# 2018 display



## muppetloaf (Oct 4, 2019)

Hi Im tim from UK - really love halloween and although we are in no way as big into it as those in USA we are catching on slowly 

This was my display last year and I really love projections, so much so that I may try and concentrate on that.......i do have a problem though that last years files for singinging pumkins were on my pc that crashed and now I cant recover hard drive.....anywhere that may be selling these again or anyone can help be appreciated!


----------



## Dr. Maniaco (Sep 7, 2012)

Hey Tim ... Welcome aboard! AtmosFX.com may have what you're looking for. It's where I got my projection pieces. (Doing Ghosts this year)
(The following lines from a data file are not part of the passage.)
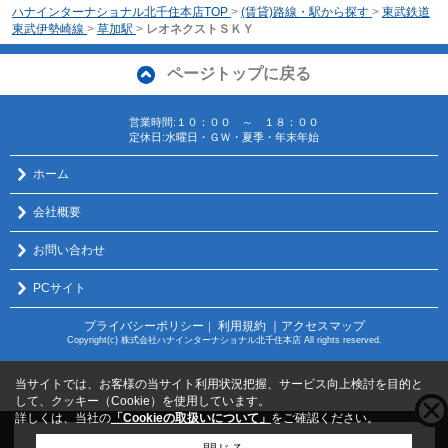
ハナインターナショナル北千住本店TOP
>
(賃貸)路線・駅から探す
>
東武鉄道
東武伊勢崎線
>
草加駅
>
レオネクストＳＫＹ
ページトップに戻る
営業時間:１０：００ ～ １８：００
定休日:水曜日・ＧＷ・夏季・年末年始
ホーム
会社概要
お問い合わせ
PCサイト
プライバシーポリシー
利用規約
｜アクセスマップ
｜
Copyright(c) 株式会社ハナインターナショナル北千住本店 All rights reserved.
当サイトでは、お客様の当サイト利用状況把握、サービス向上検討を目的と
して、クッキー（Cookie）を使用しています。
詳しくは、当社の
「Cookieの取扱いについて」
をご確認ください。
こちらの物件をご覧の方に
お勧めな物件
はこちら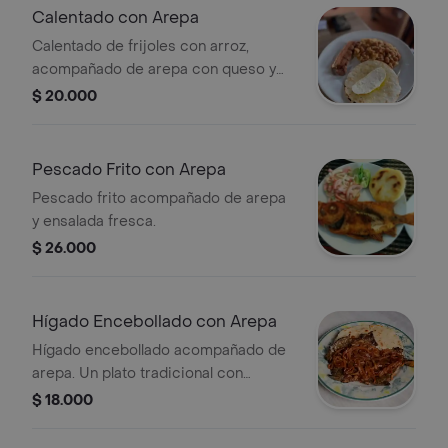
Calentado con Arepa
Calentado de frijoles con arroz,
acompañado de arepa con queso y
chicharrón.
$ 20.000
Pescado Frito con Arepa
Pescado frito acompañado de arepa
y ensalada fresca.
$ 26.000
Hígado Encebollado con Arepa
Hígado encebollado acompañado de
arepa. Un plato tradicional con
cebolla caramelizada sobre hígado,
$ 18.000
servido con una arepa.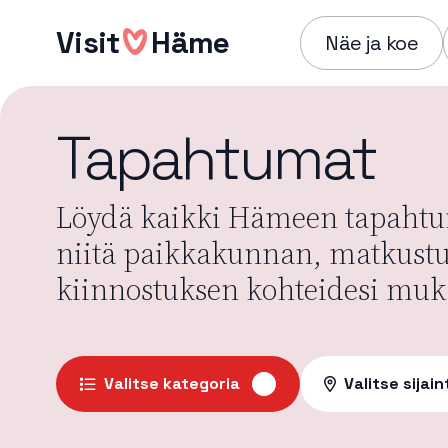
Hyppää
Visit
Häme
sisältöön
Näe ja koe
Tapahtumat
Löydä kaikki Hämeen tapahtum
niitä paikkakunnan, matkust
kiinnostuksen kohteidesi muk
Valitse kategoria
Valitse sijain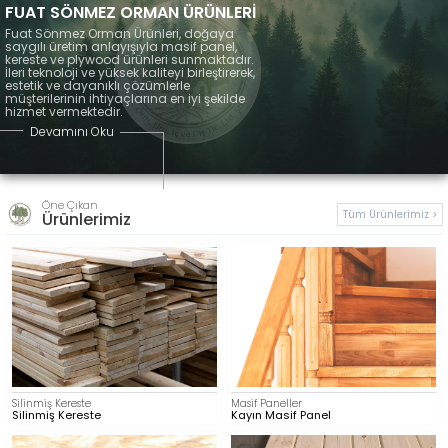
FUAT SÖNMEZ ORMAN ÜRÜNLERİ
Fuat Sönmez Orman Ürünleri, doğaya
saygılı üretim anlayışıyla masif panel,
kereste ve plywood ürünleri sunmaktadır.
İleri teknoloji ve yüksek kaliteyi birleştirerek,
estetik ve dayanıklı çözümlerle
müşterilerinin ihtiyaçlarına en iyi şekilde
hizmet vermektedir.
Devamını Oku
Öne Çıkan
Tüm Ürünlerimiz >
Ürünlerimiz
Silinmiş Kereste
Masif Paneller
Silinmiş Kereste
Kayın Masif Panel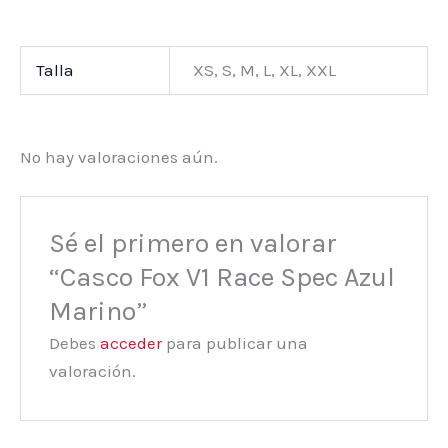
Talla
XS, S, M, L, XL, XXL
No hay valoraciones aún.
Sé el primero en valorar
“Casco Fox V1 Race Spec Azul
Marino”
Debes
acceder
para publicar una
valoración.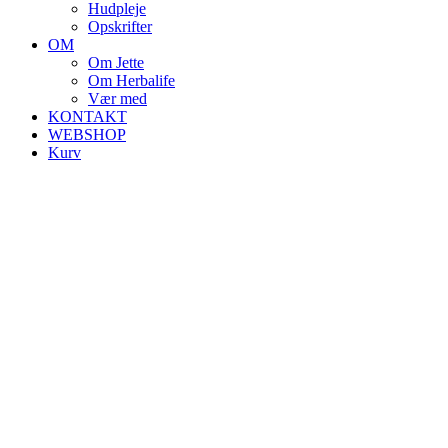
Hudpleje
Opskrifter
OM
Om Jette
Om Herbalife
Vær med
KONTAKT
WEBSHOP
Kurv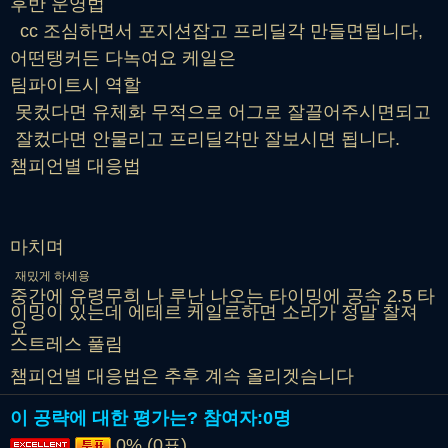
후반 운영법
cc 조심하면서 포지션잡고 프리딜각 만들면됩니다,
어떤탱커든 다녹여요 케일은
팀파이트시 역할
못컸다면 유체화 무적으로 어그로 잘끌어주시면되고
잘컸다면 안물리고 프리딜각만 잘보시면 됩니다.
챔피언별 대응법
마치며
재밌게 하세용
중간에 유령무희 나 루난 나오는 타이밍에 공속 2.5 타
이밍이 있는데 에테르 케일로하면 소리가 정말 찰져
요
스트레스 풀림
챔피언별 대응법은 추후 계속 올리겟슴니다
이 공략에 대한 평가는?
참여자:
0명
0% (0표)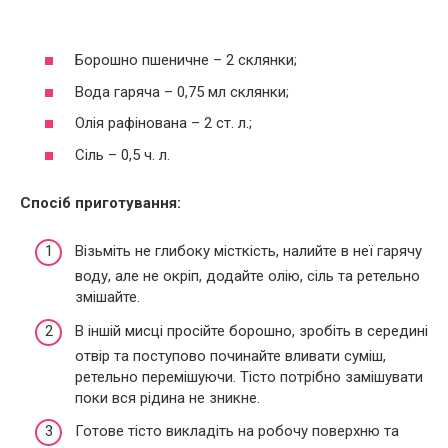
Борошно пшеничне – 2 склянки;
Вода гаряча – 0,75 мл склянки;
Олія рафінована – 2 ст. л.;
Сіль – 0,5 ч. л.
Спосіб приготування:
Візьміть не глибоку місткість, налийте в неї гарячу
воду, але не окріп, додайте олію, сіль та ретельно
змішайте.
В іншій мисці просійте борошно, зробіть в середині
отвір та поступово починайте вливати суміш,
ретельно перемішуючи. Тісто потрібно замішувати
поки вся рідина не зникне.
Готове тісто викладіть на робочу поверхню та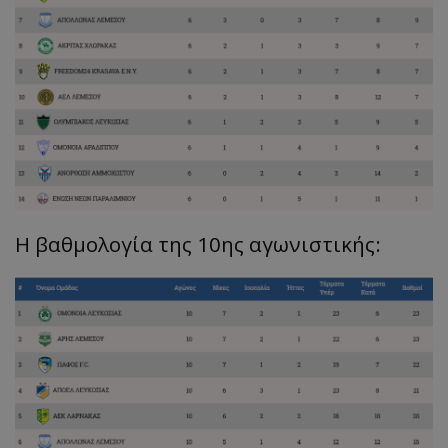
Η βαθμολογία της 10ης αγωνιστικής: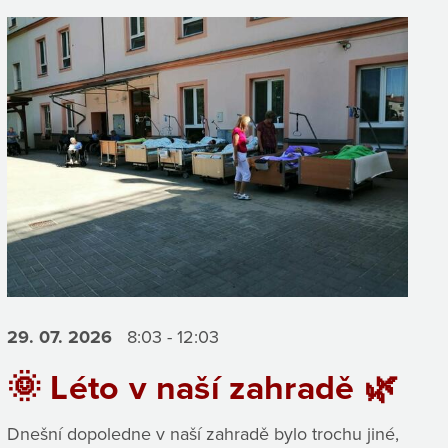
29. 07.
2026
8:03 - 12:03
🌞 Léto v naší zahradě 🌿
Dnešní dopoledne v naší zahradě bylo trochu jiné,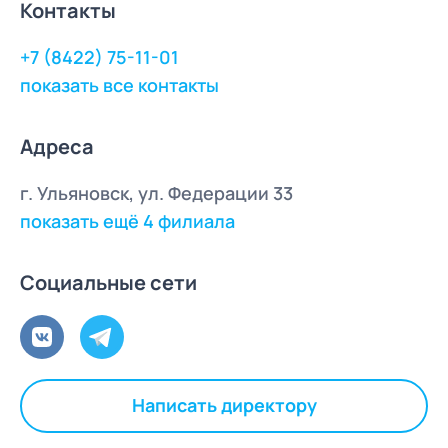
Контакты
+7 (8422) 75-11-01
показать все контакты
Адреса
г. Ульяновск, ул. Федерации 33
показать ещё 4 филиала
Социальные сети
Написать директору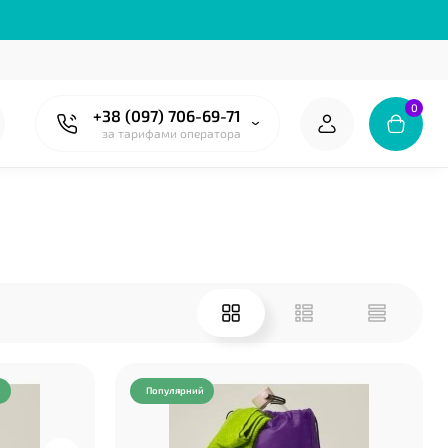
0
+38 (097) 706-69-71
за тарифами оператора
й
Популярний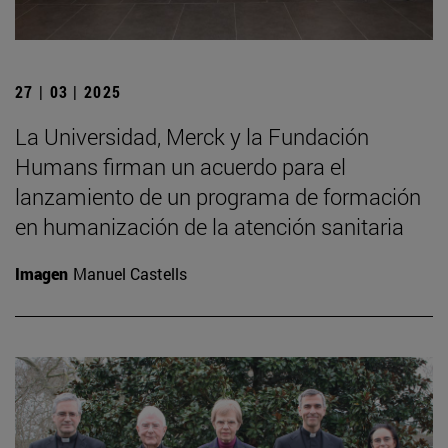
27 | 03 | 2025
La Universidad, Merck y la Fundación
Humans firman un acuerdo para el
lanzamiento de un programa de formación
en humanización de la atención sanitaria
Imagen
Manuel Castells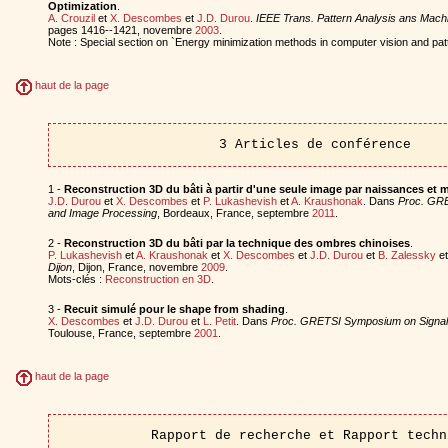
Optimization
.
A. Crouzil
et
X. Descombes
et
J.D. Durou
.
IEEE Trans. Pattern Analysis ans Machi
pages 1416--1421, novembre
2003
.
Note : Special section on `Energy minimization methods in computer vision and patt
haut de la page
3 Articles de conférence
1 -
Reconstruction 3D du bâti à partir d'une seule image par naissances et m
J.D. Durou
et
X. Descombes
et
P. Lukashevish
et
A. Kraushonak
. Dans
Proc. GRE
and Image Processing
, Bordeaux, France, septembre
2011
.
2 -
Reconstruction 3D du bâti par la technique des ombres chinoises
.
P. Lukashevish
et
A. Kraushonak
et
X. Descombes
et
J.D. Durou
et
B. Zalessky
e
Dijon
, Dijon, France, novembre
2009
.
Mots-clés :
Reconstruction en 3D
.
3 -
Recuit simulé pour le shape from shading
.
X. Descombes
et
J.D. Durou
et
L. Petit
. Dans
Proc. GRETSI Symposium on Signal
Toulouse, France, septembre
2001
.
haut de la page
Rapport de recherche et Rapport techn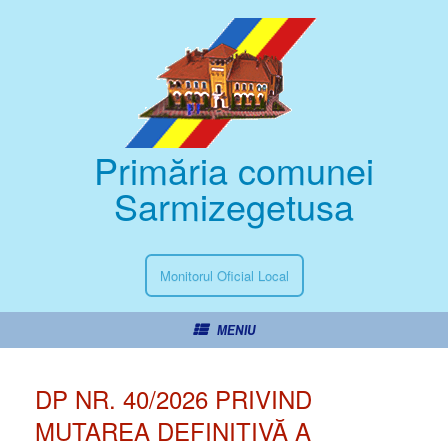
Primăria comunei
Sarmizegetusa
Monitorul Oficial Local
MENIU
DP NR. 40/2026 PRIVIND
MUTAREA DEFINITIVĂ A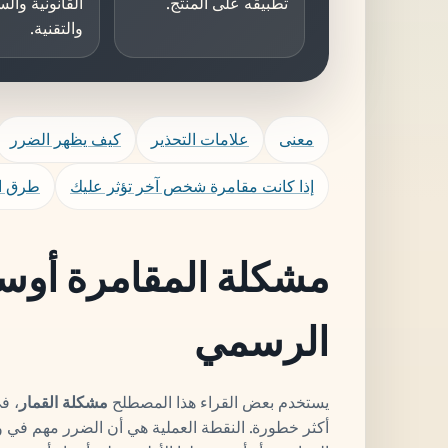
تطبيقه على المنتج.
القانونية وال
والتقنية.
معنى
علامات التحذير
كيف يظهر الضرر
إذا كانت مقامرة شخص آخر تؤثر عليك
طرق ا
مشكلة المقامرة أو
الرسمي
يستخدم بعض القراء هذا المصطلح
مشكلة القمار
، ف
أكثر خطورة. النقطة العملية هي أن الضرر مهم في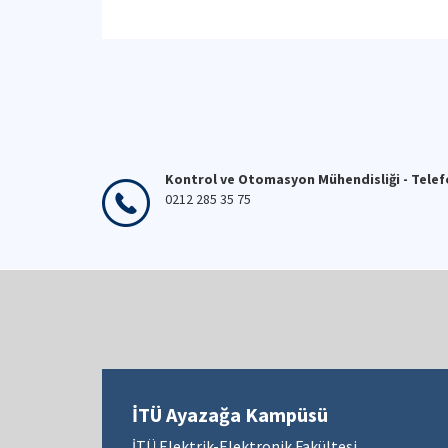
Kontrol ve Otomasyon Mühendisliği - Tele
0212 285 35 75
İTÜ Ayazağa Kampüsü
İTÜ Elektrik-Elektronik Fakültesi,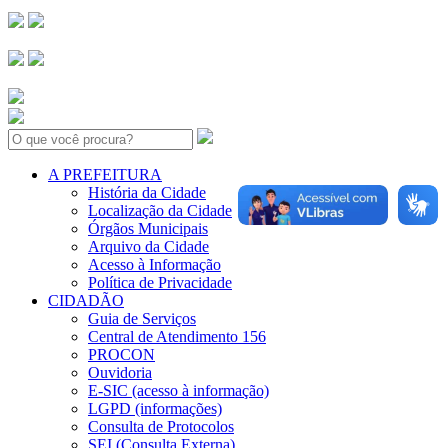
Search:
A PREFEITURA
História da Cidade
Localização da Cidade
Órgãos Municipais
Arquivo da Cidade
Acesso à Informação
Política de Privacidade
CIDADÃO
Guia de Serviços
Central de Atendimento 156
PROCON
Ouvidoria
E-SIC (acesso à informação)
LGPD (informações)
Consulta de Protocolos
SEI (Consulta Externa)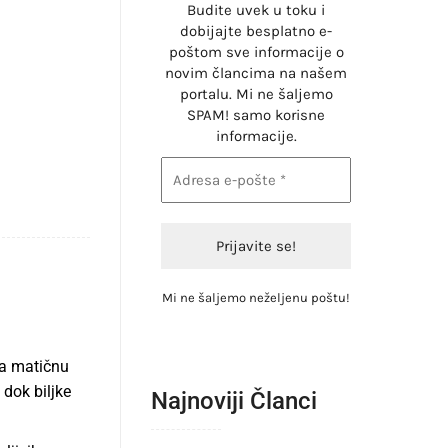
Budite uvek u toku i
dobijajte besplatno e-
poštom sve informacije o
novim člancima na našem
portalu. Mi ne šaljemo
SPAM! samo korisne
informacije.
Mi ne šaljemo neželjenu poštu!
za matičnu
 dok bilјke
Najnoviji Članci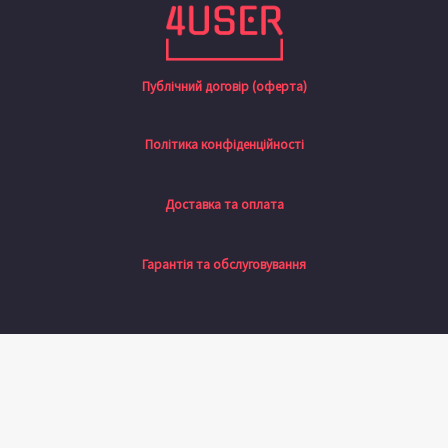
Публічний договір (оферта)
Політика конфіденційності
Доставка та оплата
Гарантія та обслуговування
Натисніть назовні, щоб сховати панель порівняння
Порівняти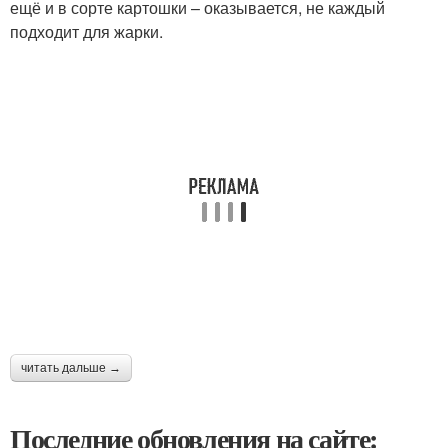
ещё и в сорте картошки – оказывается, не каждый
подходит для жарки.
читать дальше →
Последние обновления на сайте: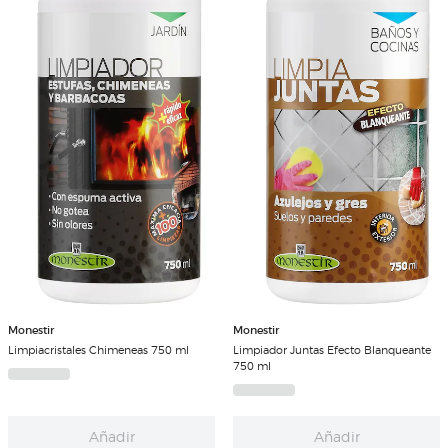
Monestir
Monestir
Limpiacristales Chimeneas 750 ml
Limpiador Juntas Efecto Blanqueante
750 ml
Añadir
Añadir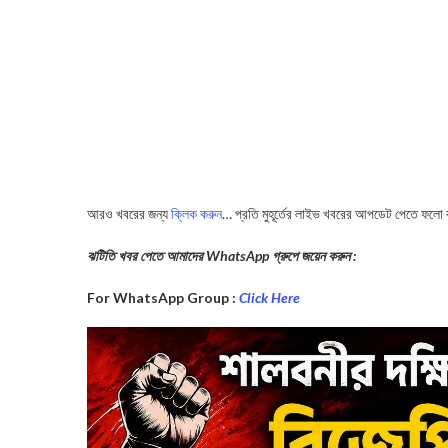
আরও খবরের জন্য
ক্লিক করুন
… প্রতি মুহূর্তের লাইভ খবরের আপডেট পেতে ফলো
ঝটিতি খবর পেতে আমাদের WhatsApp গ্রুপে জয়েন করুন :
For WhatsApp Group :
Click Here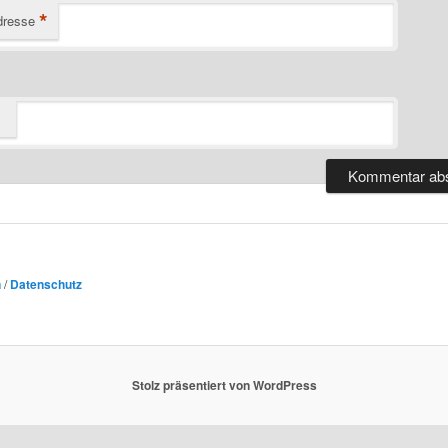
*
dresse
n
/
Datenschutz
Stolz präsentiert von WordPress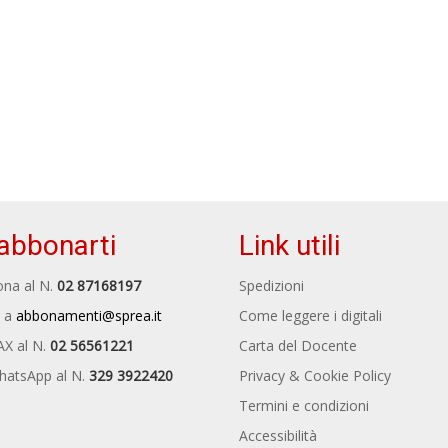
abbonarti
Link utili
na al N.
02 87168197
Spedizioni
 a
abbonamenti@sprea.it
Come leggere i digitali
AX al N.
02 56561221
Carta del Docente
hatsApp al N.
329 3922420
Privacy & Cookie Policy
Termini e condizioni
Accessibilità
Have fun, spread the word, and keep us posted! (Oh, and backup your drive!)


----------



## RoxyBlue (Oct 6, 2008)

Welcome to the fourm, muppet!

Atmosfx.com has some projections designed for singing and story-telling jack-o-lanterns. Check the individual ones that are listed as "pumpkin prop":

https://atmosfx.com/collections/halloween/products/jack-o-lantern-jamboree


----------



## Hairazor (Mar 13, 2012)

Really like your singing pumpkins and your overall use of color lighting, nice display


----------



## Grizzelda (Oct 2, 2019)

Welcome from another newbie! Your singing pumpkins are great. I love the song. Coming from a place where Halloween is not so big, your display is HUGE. I bet that people really enjoy it. As others have said there is AtmosFX there is also Spectral Illusions.


----------



## Grizzelda (Oct 2, 2019)

Muppetloaf, I found your files for your pumpkins. Here it is on YouTube 



 The website is thesingingpumpkin.com

I hope that this helps.


----------